The slow boat to fx reform

Nigeria’s proposed floating exchange-rate regime will not emerge until large and steady supplies of fx from autonomous sources complement the CBN’s modest sales to the market. At this point, confidence would return, offshore players would re-enter local securities markets in sizeable numbers and fx would be traded in genuine two-way transactions. The challenge has been how we arrive at this destination from the current system which is effectively administered, old-style, by the CBN. 
One route could be the US$15bn advance payment for crude oil imports by the Indian authorities which Ike Kachikwu, the minister of state for petroleum, is said to have secured on a recent visit to the country. 

India has replaced the US as the leading importer of Nigerian crude. However, a recent note by Fitch Ratings on the Nigerian oil industry has queried the value of the deal in practice. The agency has made similar suggestions about the size of the undertakings made during a visit to China in July by Kachikwu and senior NNPC officials. 

The minister highlighted commitments totalling US$76bn in loans and investments to the Nigerian oil industry, of which US$69bn were destined for the corporation and government agencies. He acknowledged that a memorandum of understanding was not a binding commitment, and added that a 20% success rate would be an achievement. 

These deals would form part of what we have termed the “piecemeal solution” to the malfunctioning of the fx system. Another element would be the sovereign Eurobond, which now appears to have been pushed into Q1 2017. We expect a successful launch although pricing has become a little less favourable for emerging market issuers since the US presidential election. The yield on Nigeria’s July 2018 maturity has widened by about 20bps on fears of more rate hikes by the Fed than previously expected due to the president-elect’s fiscal agenda. 

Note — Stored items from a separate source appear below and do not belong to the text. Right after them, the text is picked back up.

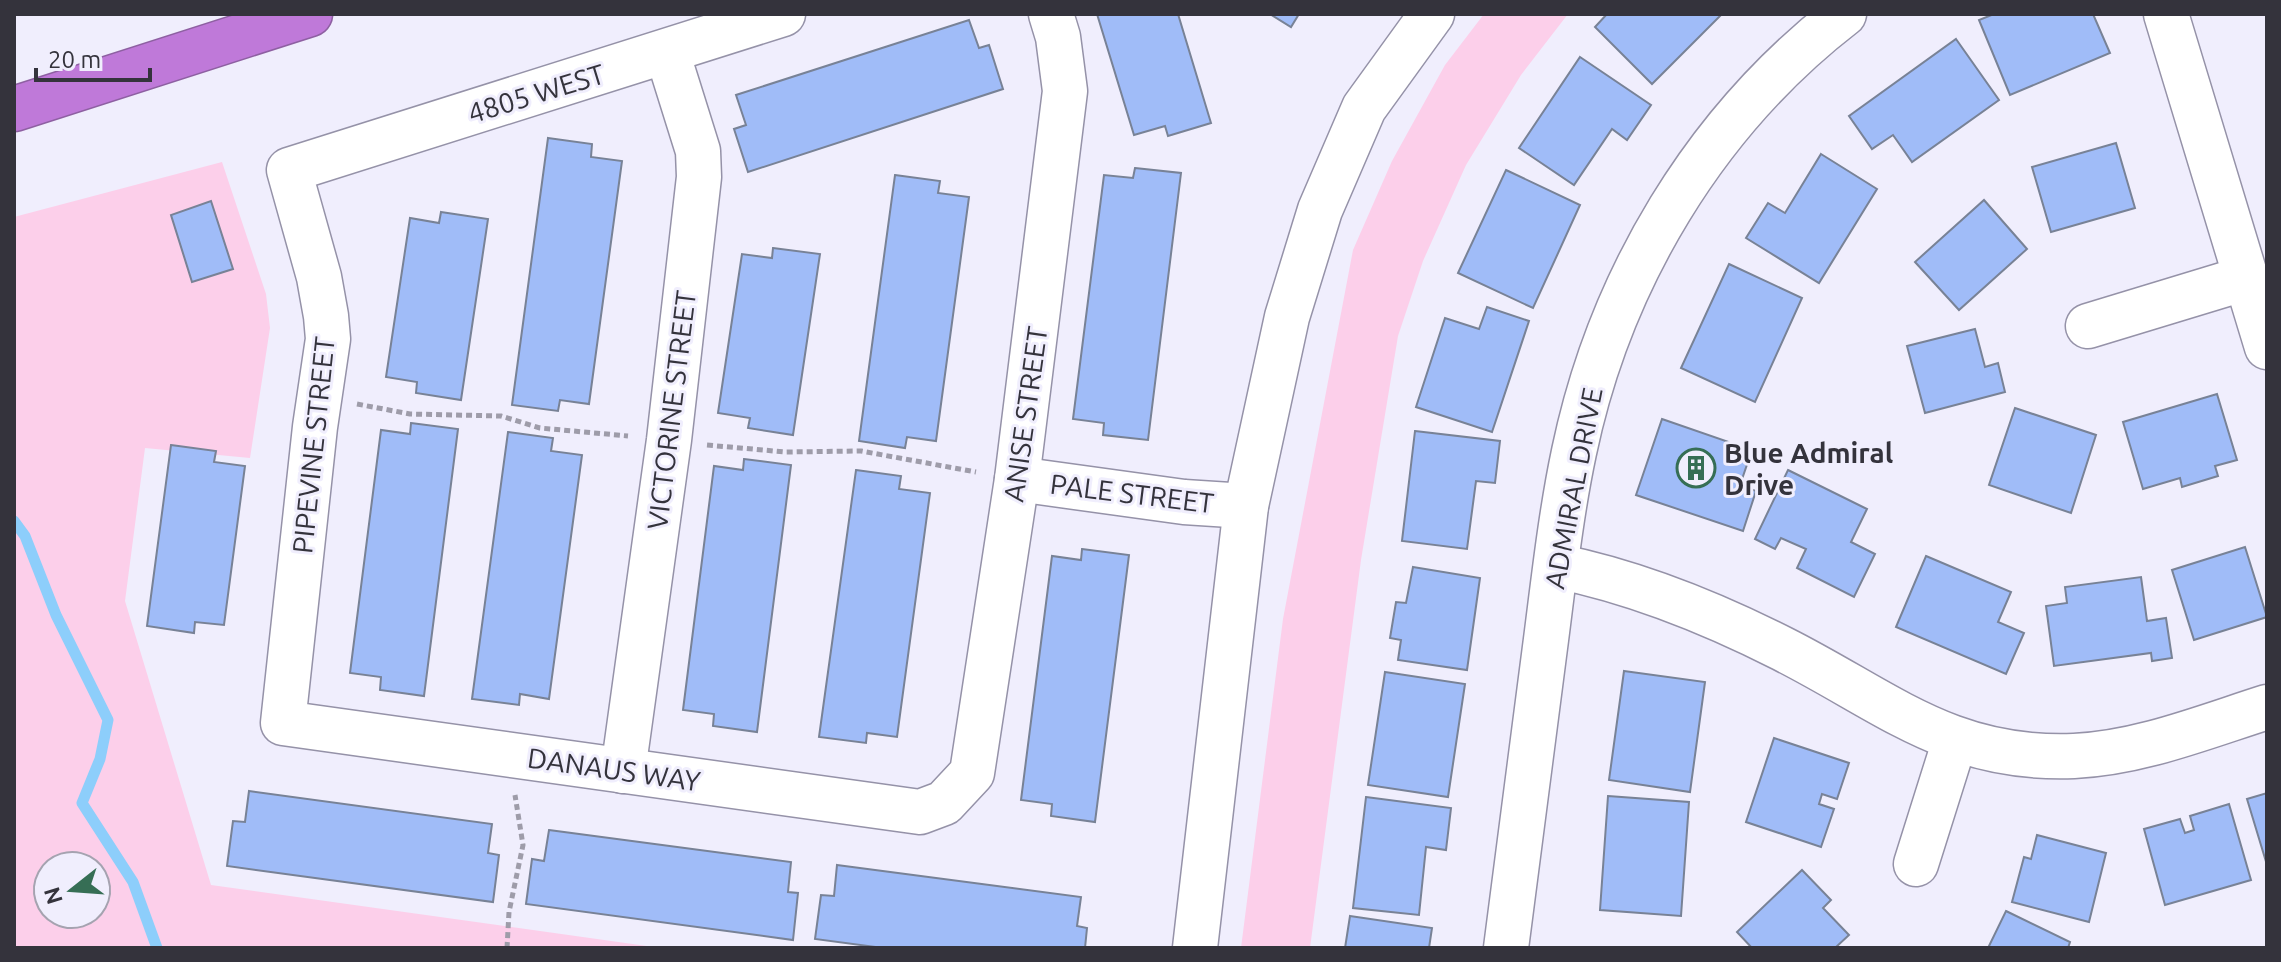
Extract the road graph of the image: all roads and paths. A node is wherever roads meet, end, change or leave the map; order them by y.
1 (310, 14) edge
2 (783, 14) edge
3 (1051, 14) edge
4 (1432, 14) edge
5 (1844, 14) edge
6 (2166, 14) edge
7 (667, 52) junction
8 (14, 109) edge
9 (289, 170) joint
10 (2246, 278) junction
11 (2088, 326) dead end
12 (2267, 347) edge
13 (344, 402) dead end
14 (629, 437) dead end
15 (698, 444) dead end
16 (997, 476) junction
17 (1246, 506) junction
18 (1556, 566) junction
19 (2267, 707) edge
20 (283, 723) joint
21 (1955, 740) junction
22 (623, 771) junction
23 (516, 787) dead end
24 (944, 803) joint
25 (1916, 864) dead end
26 (507, 948) edge
27 (1195, 948) edge
28 (1506, 948) edge

1 - 8 highway
2 - 7 street, 4805 WEST
3 - 16 street, ANISE STREET
4 - 17 street
5 - 18 street, ADMIRAL DRIVE
6 - 10 street
7 - 9 street, 4805 WEST
7 - 22 street, VICTORINE STREET
9 - 20 street, PIPEVINE STREET
10 - 11 street
10 - 12 street
13 - 14 path
15 - 16 path
16 - 17 street, PALE STREET
16 - 24 street, ANISE STREET
17 - 27 street
18 - 21 street
18 - 28 street, ADMIRAL DRIVE
19 - 21 street
20 - 22 street, DANAUS WAY
21 - 25 street
22 - 24 street, DANAUS WAY
23 - 26 path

 Under the piecemeal solution, we would gradually arrive at the floating regime. The journey would be more rapid and smoother if the FGN accepted IMF loans for the first time (Good Morning Nigeria, 10 October 2016). Concessional external financing from, for example, the World Bank and African Development Bank would flow from such an agreement. The omens are poor, however, due to the resistance of the presidency and most influential Nigerians. 

We should flag another scenario (not our own) under which we arrive quickly at the fx destination without the IMF loans but with concessions on reforms by a more amenable presidency and FGN.